Written task 1: In the album review below, who are the two lead vocalists of Was (Not Was)?
Written task 2: From the album review below, write out the passage that begins at the words "RS: 4of 5 Stars" and stops after the words "morons and maggots.".
Written task 3: Using the album review below, decide whether each statement agrees with it. For each, answer yes or no and quote the deciding words. (a) The band averages around ten members in performance. (b) Don Was's real name is David Weiss. (c) What Up, Dog? is being released on the group's first record label.

What Up, Dog?  Hear it Now

RS: 4of 5 Stars Average User Rating: 4.5of 5 Stars

1999

Play View Was (Not Was)'s page on Rhapsody


In pop music there is such a thing as being too fucking smart for your own good, and Don and David Was certainly fit that bill. It's no accident that What Up, Dog? – the third and best album by Was (Not Was) – is being released on the group's third record label: the band's razor-sharp amalgam of soul, rock and dance music doesn't fit into any radio format currently known (at least on this planet). And the lyrics speak – in a voice ranging from bemusement to disgust – of a world inhabited by mooks, morons and maggots.

The creative and performing axis of Was (Not Was) is an unlikely yet remarkably well-matched quartet composed of lead vocalists Harry Bowens and Sweet Pea Atkinson and songwriters and instrumentalists Don Was (Donald Fagenson) and David Was (David Weiss). A floating entourage of sidemen make up the rest of the band, which tends to average somewhere around ten members in performance and on video.

Data section:
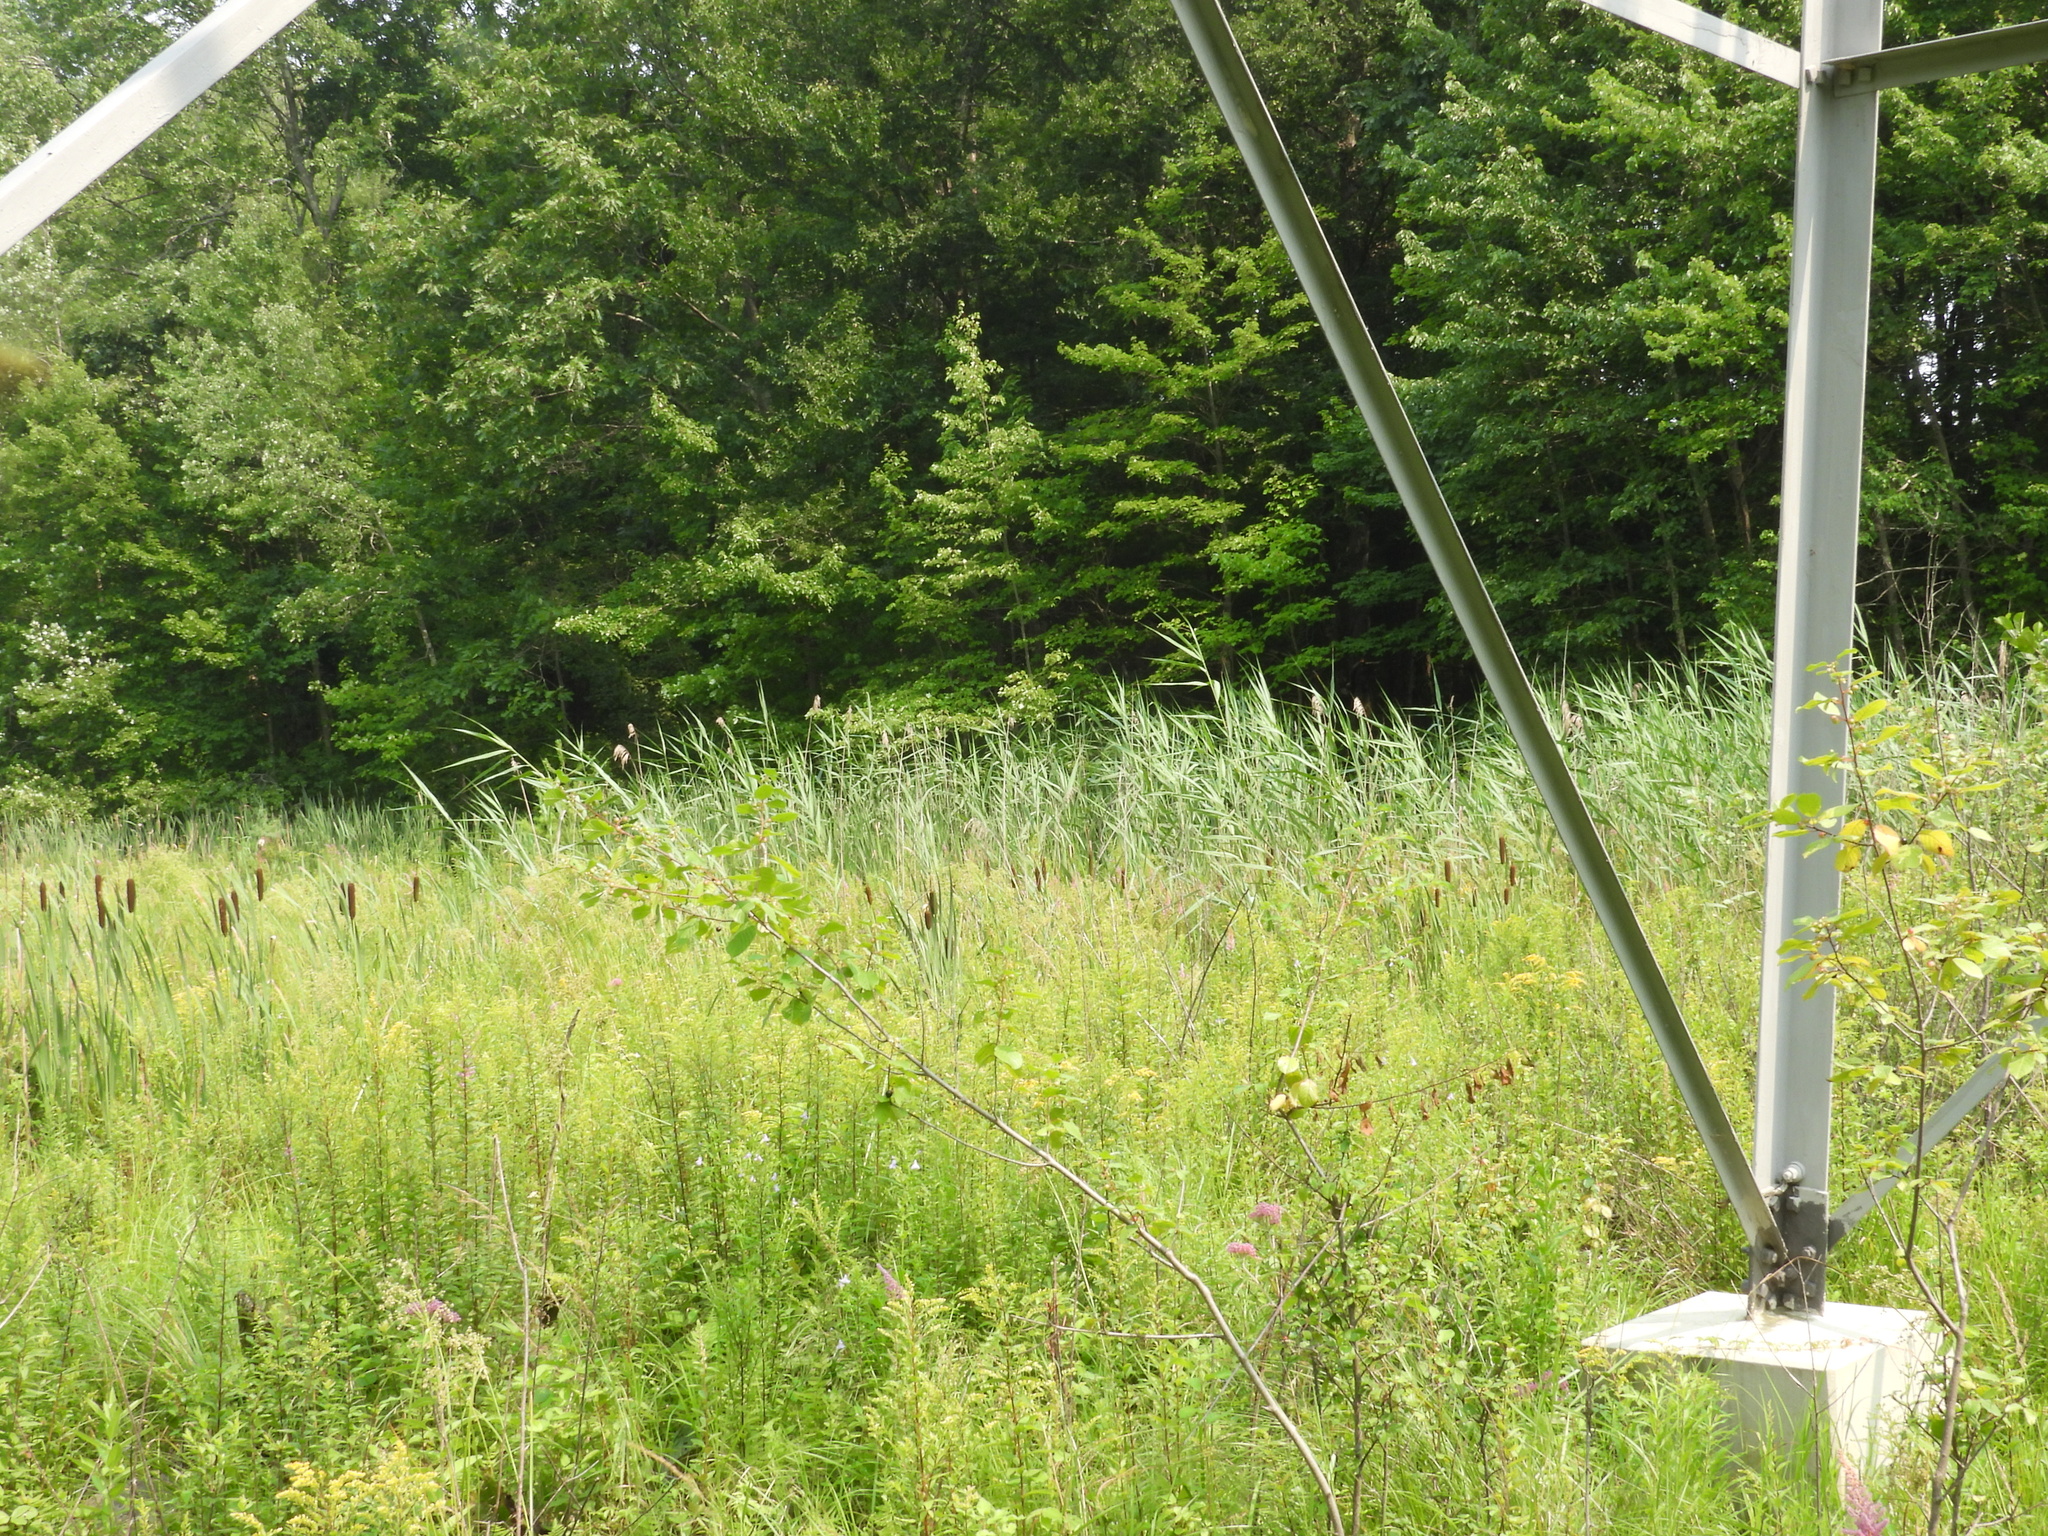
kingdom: Plantae
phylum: Tracheophyta
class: Liliopsida
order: Poales
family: Poaceae
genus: Phragmites
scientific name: Phragmites australis
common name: Common reed
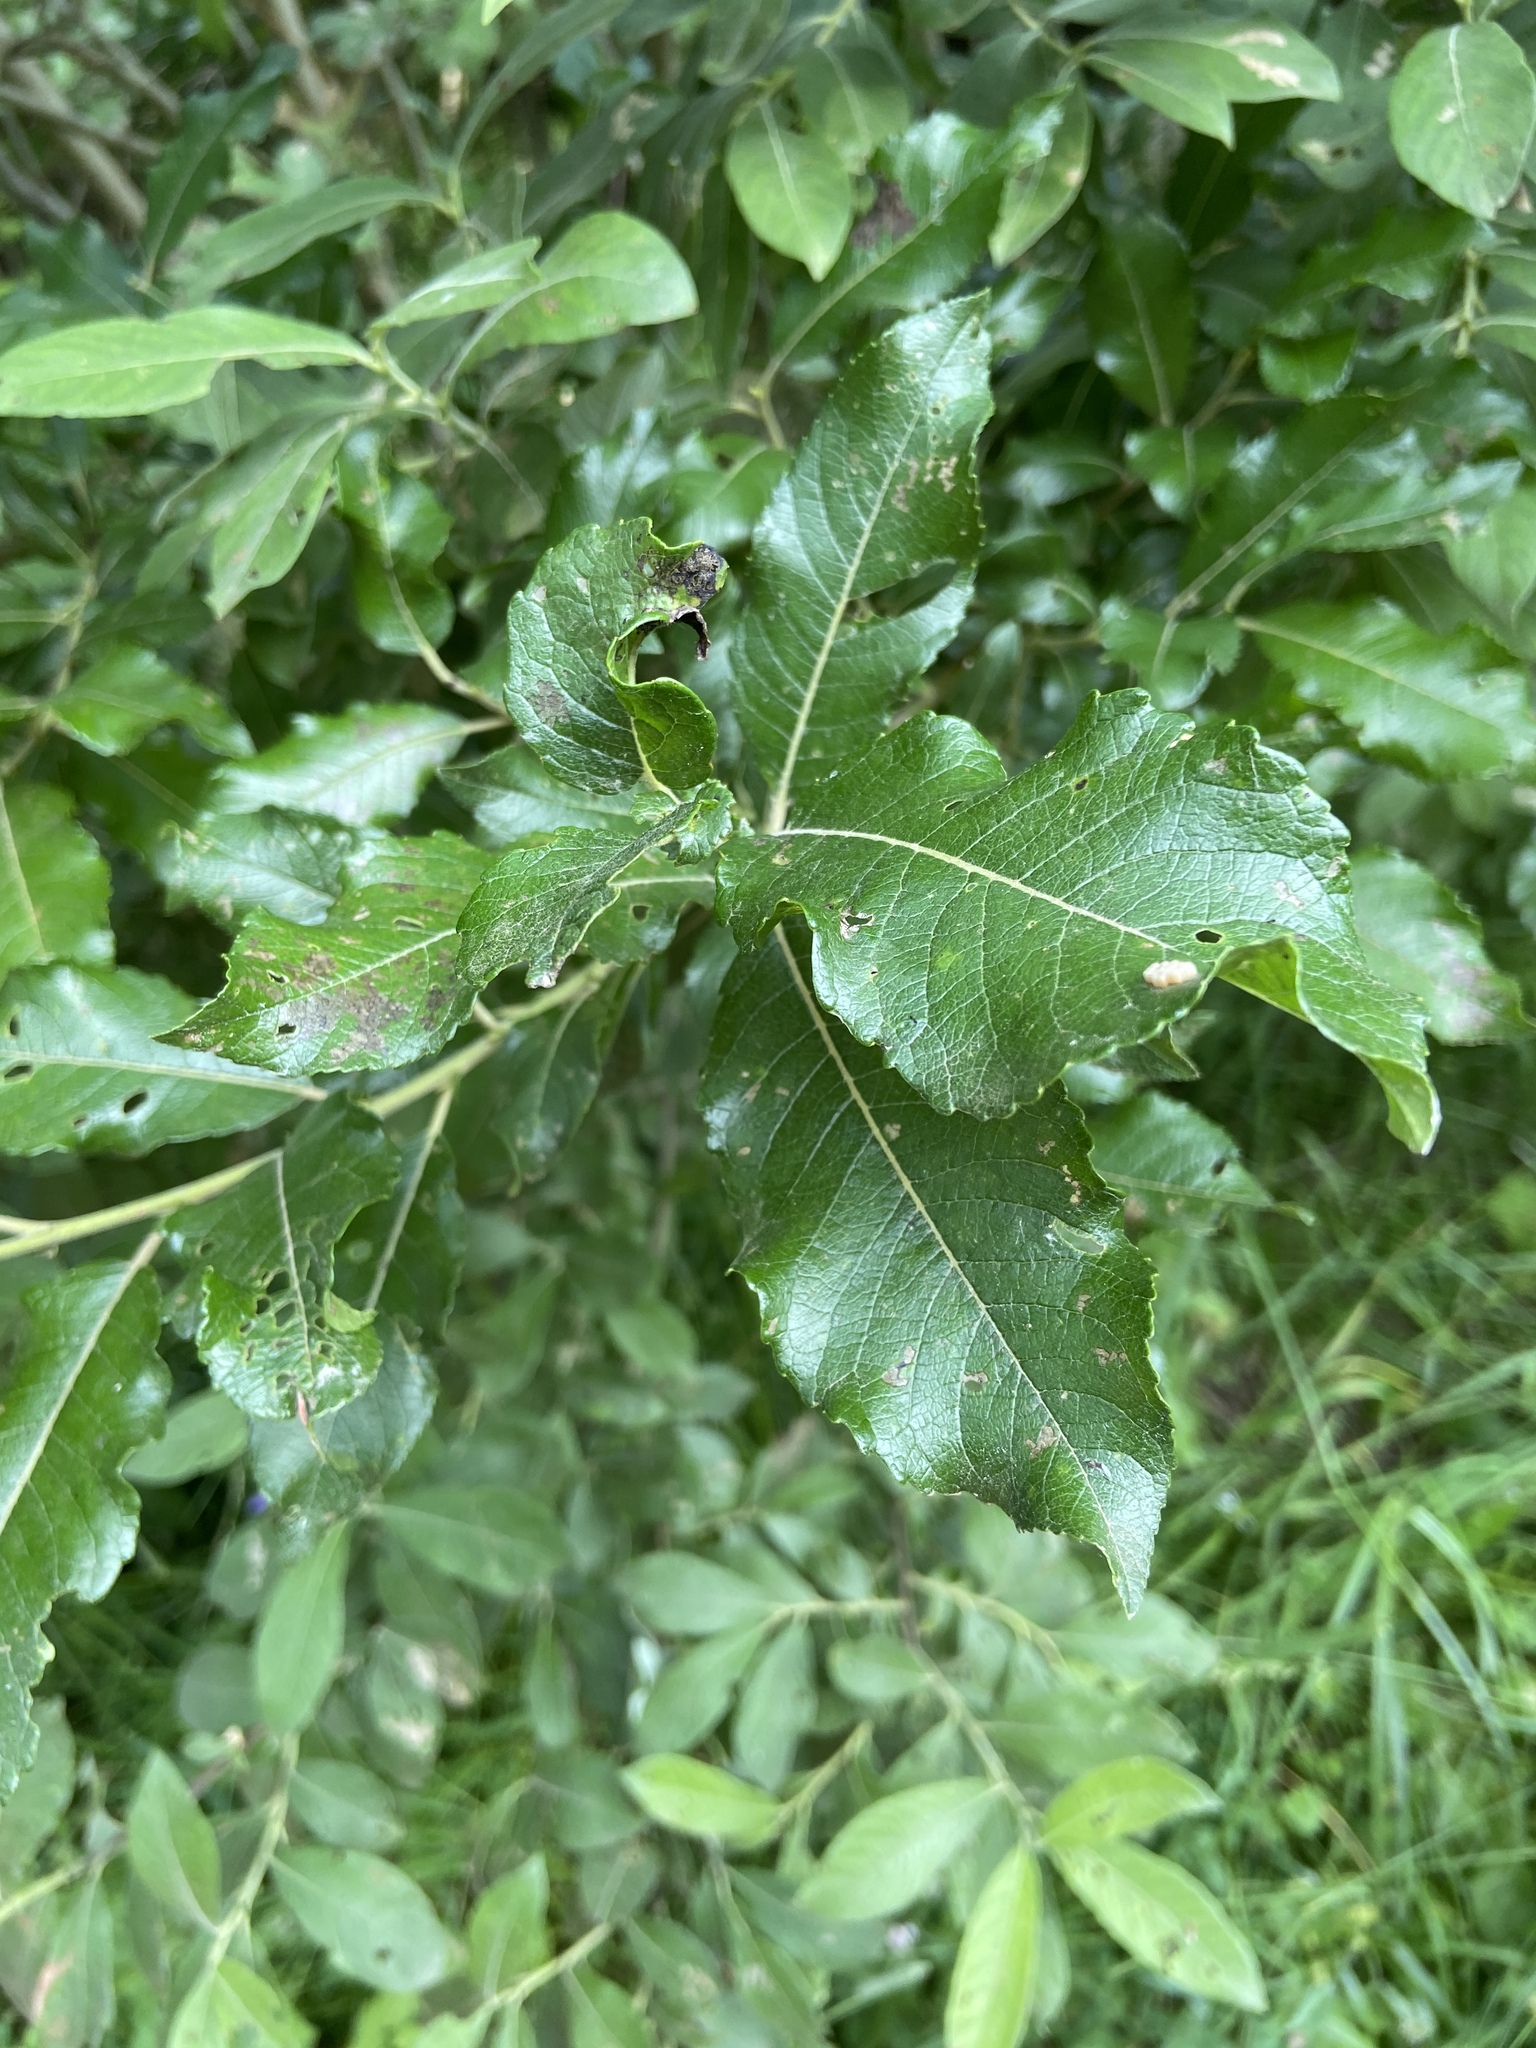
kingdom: Plantae
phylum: Tracheophyta
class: Magnoliopsida
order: Malpighiales
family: Salicaceae
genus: Salix
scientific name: Salix myrsinifolia
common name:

Full response 1: Harry Bowens and Sweet Pea Atkinson.

Full response 2:
RS: 4of 5 Stars Average User Rating: 4.5of 5 Stars

1999

Play View Was (Not Was)'s page on Rhapsody


In pop music there is such a thing as being too fucking smart for your own good, and Don and David Was certainly fit that bill. It's no accident that What Up, Dog? – the third and best album by Was (Not Was) – is being released on the group's third record label: the band's razor-sharp amalgam of soul, rock and dance music doesn't fit into any radio format currently known (at least on this planet). And the lyrics speak – in a voice ranging from bemusement to disgust – of a world inhabited by mooks, morons and maggots.

Full response 3:
(a) Yes: "tends to average somewhere around ten members in performance and on video."
(b) No: "Don Was (Donald Fagenson)"
(c) No: "is being released on the group's third record label"